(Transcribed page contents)
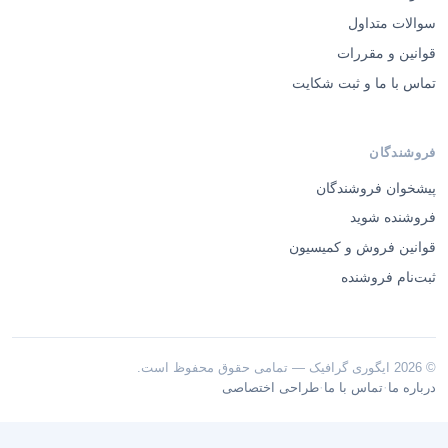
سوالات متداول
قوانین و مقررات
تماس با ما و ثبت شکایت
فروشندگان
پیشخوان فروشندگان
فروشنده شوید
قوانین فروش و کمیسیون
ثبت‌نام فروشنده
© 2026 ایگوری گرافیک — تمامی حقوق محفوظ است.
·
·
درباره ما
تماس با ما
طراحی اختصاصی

* * *

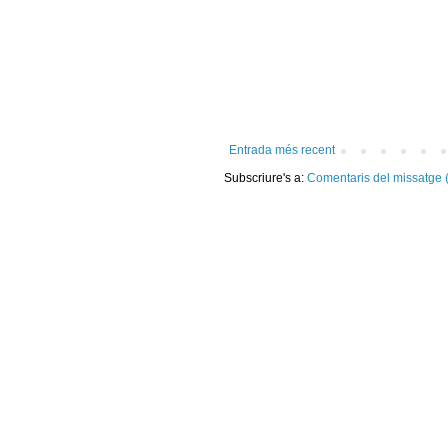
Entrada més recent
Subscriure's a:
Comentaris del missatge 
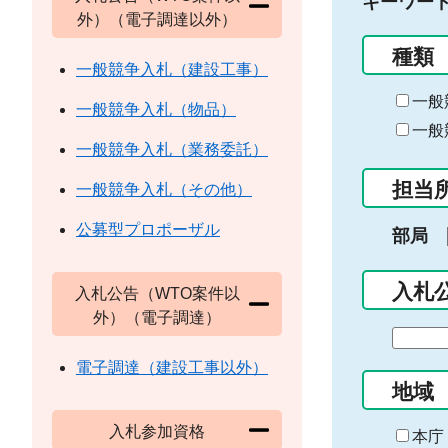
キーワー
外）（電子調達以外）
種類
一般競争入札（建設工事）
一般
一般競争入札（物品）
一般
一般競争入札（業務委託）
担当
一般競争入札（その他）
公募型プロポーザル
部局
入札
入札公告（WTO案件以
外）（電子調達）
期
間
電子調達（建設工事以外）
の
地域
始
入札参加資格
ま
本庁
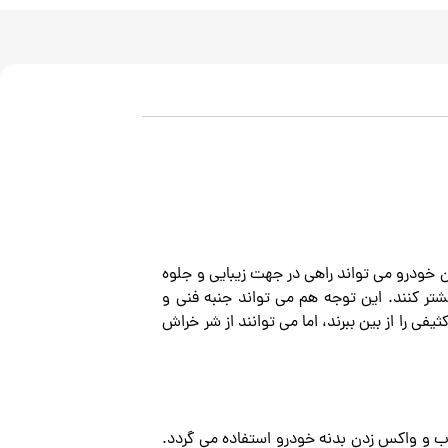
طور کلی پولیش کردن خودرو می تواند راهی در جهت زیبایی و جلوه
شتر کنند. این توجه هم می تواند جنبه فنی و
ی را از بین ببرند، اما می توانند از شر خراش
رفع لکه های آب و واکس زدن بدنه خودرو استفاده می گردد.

→ **Brief**:
Reproduce only the lines above spanning from the line containing "طور کلی پولیش" through the line containing "رفع لکه های", word for word.

→ **Output for this task**:
طور کلی پولیش کردن خودرو می تواند راهی در جهت زیبایی و جلوه
شتر کنند. این توجه هم می تواند جنبه فنی و
ی را از بین ببرند، اما می توانند از شر خراش
رفع لکه های آب و واکس زدن بدنه خودرو استفاده می گردد.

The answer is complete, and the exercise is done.